Okay, so it started yelling after a while. Point being, I had this ongoing narrative gumming up the works. On top of the other, constant, low-level fear of being a complete and utter failure. Otherwise known as life as a writer.
I talked about this issue with a couple people, and ended up pushing through, just trying to convince myself everything would work out. It’d be fine. So, this book is darker. And has a new setting orientation. No biggie, right? Oh, and it doesn’t have much about candy in it? Well…we’ll fix it in post. It’ll be fine.

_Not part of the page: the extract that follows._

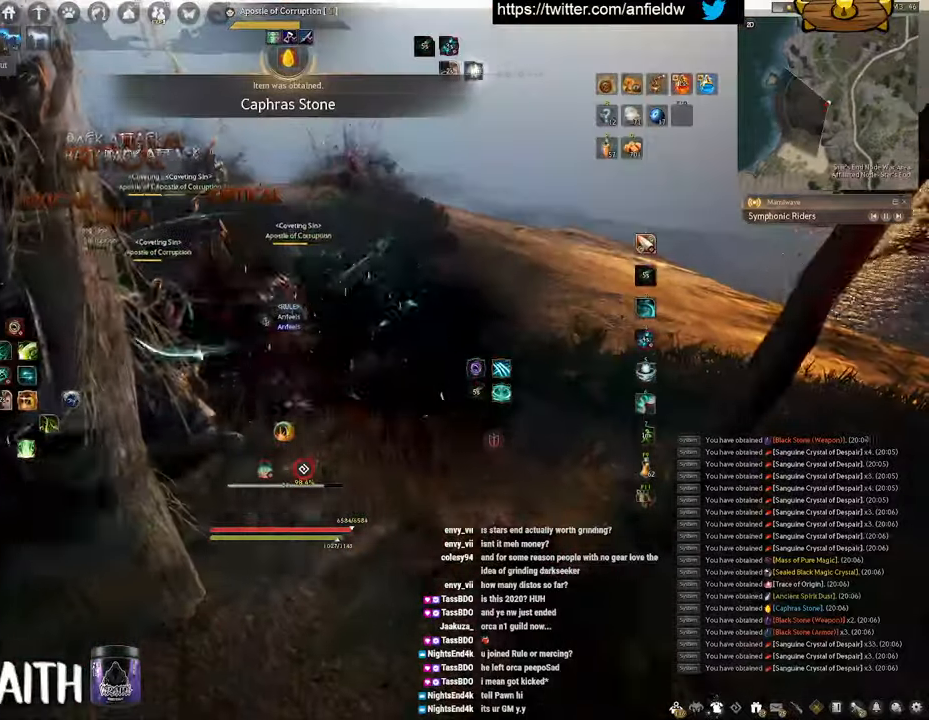
{"keys": [], "mouse": ["left"], "events": [[150, "f", "up"], [167, "s", "up"], [234, "mouse_left", "down"]]}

Sometimes–often–that’s exactly what my mantra needs to be. Keep going, everything will be okay. But I couldn’t shake the conviction that this time, those words of comfort were lies. So I kept questioning things, writing slower and slower.
It wasn’t until a few weeks ago that I got a breakthrough. Over coffee at my weekly writing group, I explained my issue to Miriah, and she said, simply, “Make a spinoff series.”
Wait–what? Of course. Of course. I’d been so entangled with this book and the idea of a continuous series that this answer–simple and perfect as it was–never even occurred to me. And while the writing has still been slow (see: gross commute; possum in attic; Christmas and Thanksgiving get togethers; car troubles) at least I feel like this book has potential somewhere. A major shift in perspective.
I think knowing–or at least believing–that you work has somewhere to go is paramount. Spending hours and days and weeks and more on something you know isn’t going to work…well, that sucks. A lot. I do not recommend it. But sometimes it’s just a matter of changing the way you’re looking at the work, and what once seemed like a dead end becomes viable again.
So, three cheers for Miriah! And perspectives! And spinoff series!
In other news, I have no other news. So Merry Christichanukwanzisolstikah! And a happy New Year!